Un’altra Maria.

3 giugno 2017Lorenzo Cuffini testamento1

Scritto da DAVIDE BRACCO.

Negli ultimi anni due autori italiani si sono cimentati in una riflessione sugli estremi del percorso esistenziale di Maria di Nazareth, poco trattati dalle scritture, quali la sua giovinezza e la vecchiaia. Due momenti che, proprio per l’oscurità storica, concedono agli artisti una buona libertà con un elevato carico di responsabilità di fronte ad una figura così carismatica e simbolica, trattata spesso in chiave oleografica da tanti artisti (su tutti lo Zeffirelli di Gesù di Nazareth) impauriti dal difficile compito.

Michela Cescon ne " Il Testamento di Maria", Teatro Stabile Torino,regia di M.T.Giordana.
Michela Cescon ne ” Il Testamento di Maria”, Teatro Stabile Torino,regia di M.T.Giordana.

Marco Tullio Giordana, regista capace di spaziare dal cinema alla tv (La meglio gioventù) al teatro ha portato sui palcoscenici pochi anni orsono, Il testamento di Maria, dal monologo dello scrittore irlandese Colm Toibin: il tormento di una madre (splendidamente interpretata da Michela Cescon) che, per quanto lo desideri, non riesce a capire fino in fondo la vita alla quale il figlio, il suo unico figlio dal corpo mortale, ha rinunciato. La messa in scena teatrale era spoglia di ogni orientalismo e tuttavia risultava visivamente affascinante nella esplicita intenzione di riprendere il lavoro del videoartista Bill Viola (in questi giorni in mostra a Firenze) che a sua volta tanto deve alle oscurità e ai tagli di luce caravaggeschi.

Immagine da "Io sono con te", film di Giulio Chiesa.
Immagine da “Io sono con te”, film di Giulio Chiesa.

Tanto il teatro riesce per la sua natura “claustrofobica” a rinunciare alle seduzioni del “tutto mostrare” quanto invece il cinema ha, per necessità naturale, l’obbligo artistico della rappresentazione del reale. A questo si piega Guido Chiesa nel suo film del 2010 Io sono con te basato su una libera interpretazione della giovinezza di Maria. Un lavoro autoriale che, girato nel nordAfrica, assume quasi un taglio etnografico nella rappresentazione della vita quotidiana dell’epoca e della dominazione romana, per poi liberamente veicolare una personale visione di Maria e Giuseppe, soggetti attivi con la loro tolleranza e libertà di fronte alle regole ebraiche. Quasi un equivalente degli scienziati ellenisti che, a far le veci dei canonici “magi”, visitano la sacra famiglia proclamando il loro sapere contrario alle regole prefissate in nome della libertà di conoscenza.

  • In copertina: scena da Il testamento di Maria, dal monologo dello scrittore irlandese Colm Toibin, messo in scena da M.T.Giordana  per lo Stabile di Torino.

• • • • • • •

» Cosa si richiede: Trascrivi senza modifiche il tratto dell'articolo su Maria di Nazareth che va da "Un’altra Maria." fino a "dal difficile compito.". Le righe non servono a nulla in questo esercizio.

» Dati forniti:
• • • • • • •

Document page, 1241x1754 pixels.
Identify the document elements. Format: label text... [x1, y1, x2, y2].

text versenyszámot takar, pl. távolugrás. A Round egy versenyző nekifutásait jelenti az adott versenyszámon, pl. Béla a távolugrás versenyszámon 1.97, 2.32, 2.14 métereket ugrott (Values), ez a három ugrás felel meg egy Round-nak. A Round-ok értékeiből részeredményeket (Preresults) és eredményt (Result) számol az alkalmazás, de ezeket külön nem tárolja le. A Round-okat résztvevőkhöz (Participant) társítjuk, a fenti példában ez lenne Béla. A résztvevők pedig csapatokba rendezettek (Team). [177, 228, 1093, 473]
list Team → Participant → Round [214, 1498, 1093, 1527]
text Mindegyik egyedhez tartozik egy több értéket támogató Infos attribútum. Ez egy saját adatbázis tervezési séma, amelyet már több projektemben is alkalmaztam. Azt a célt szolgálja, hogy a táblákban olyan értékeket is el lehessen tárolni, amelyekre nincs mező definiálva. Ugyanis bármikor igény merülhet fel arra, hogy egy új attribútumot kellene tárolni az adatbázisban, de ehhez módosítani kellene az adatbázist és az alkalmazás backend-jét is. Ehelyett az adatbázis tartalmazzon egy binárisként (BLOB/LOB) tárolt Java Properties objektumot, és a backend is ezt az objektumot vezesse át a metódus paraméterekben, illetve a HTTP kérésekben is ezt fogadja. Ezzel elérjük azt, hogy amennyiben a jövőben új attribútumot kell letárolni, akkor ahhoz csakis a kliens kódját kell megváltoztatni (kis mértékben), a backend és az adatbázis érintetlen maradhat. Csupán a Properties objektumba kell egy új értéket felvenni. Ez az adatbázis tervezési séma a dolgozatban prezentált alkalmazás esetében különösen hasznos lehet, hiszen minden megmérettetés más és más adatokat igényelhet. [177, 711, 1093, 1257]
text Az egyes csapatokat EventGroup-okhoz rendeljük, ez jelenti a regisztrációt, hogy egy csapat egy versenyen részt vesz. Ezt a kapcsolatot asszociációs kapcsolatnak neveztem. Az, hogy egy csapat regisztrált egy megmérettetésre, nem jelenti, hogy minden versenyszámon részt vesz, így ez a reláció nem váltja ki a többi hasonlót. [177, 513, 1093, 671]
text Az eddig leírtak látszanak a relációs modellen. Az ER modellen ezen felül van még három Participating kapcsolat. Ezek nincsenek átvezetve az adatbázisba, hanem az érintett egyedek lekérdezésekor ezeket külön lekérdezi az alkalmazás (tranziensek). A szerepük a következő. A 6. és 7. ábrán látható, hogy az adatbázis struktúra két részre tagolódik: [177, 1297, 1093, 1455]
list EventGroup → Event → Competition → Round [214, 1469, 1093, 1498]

• • • • • • •

» Risultato dell'esercizio:
Un’altra Maria.

3 giugno 2017Lorenzo Cuffini testamento1

Scritto da DAVIDE BRACCO.

Negli ultimi anni due autori italiani si sono cimentati in una riflessione sugli estremi del percorso esistenziale di Maria di Nazareth, poco trattati dalle scritture, quali la sua giovinezza e la vecchiaia. Due momenti che, proprio per l’oscurità storica, concedono agli artisti una buona libertà con un elevato carico di responsabilità di fronte ad una figura così carismatica e simbolica, trattata spesso in chiave oleografica da tanti artisti (su tutti lo Zeffirelli di Gesù di Nazareth) impauriti dal difficile compito.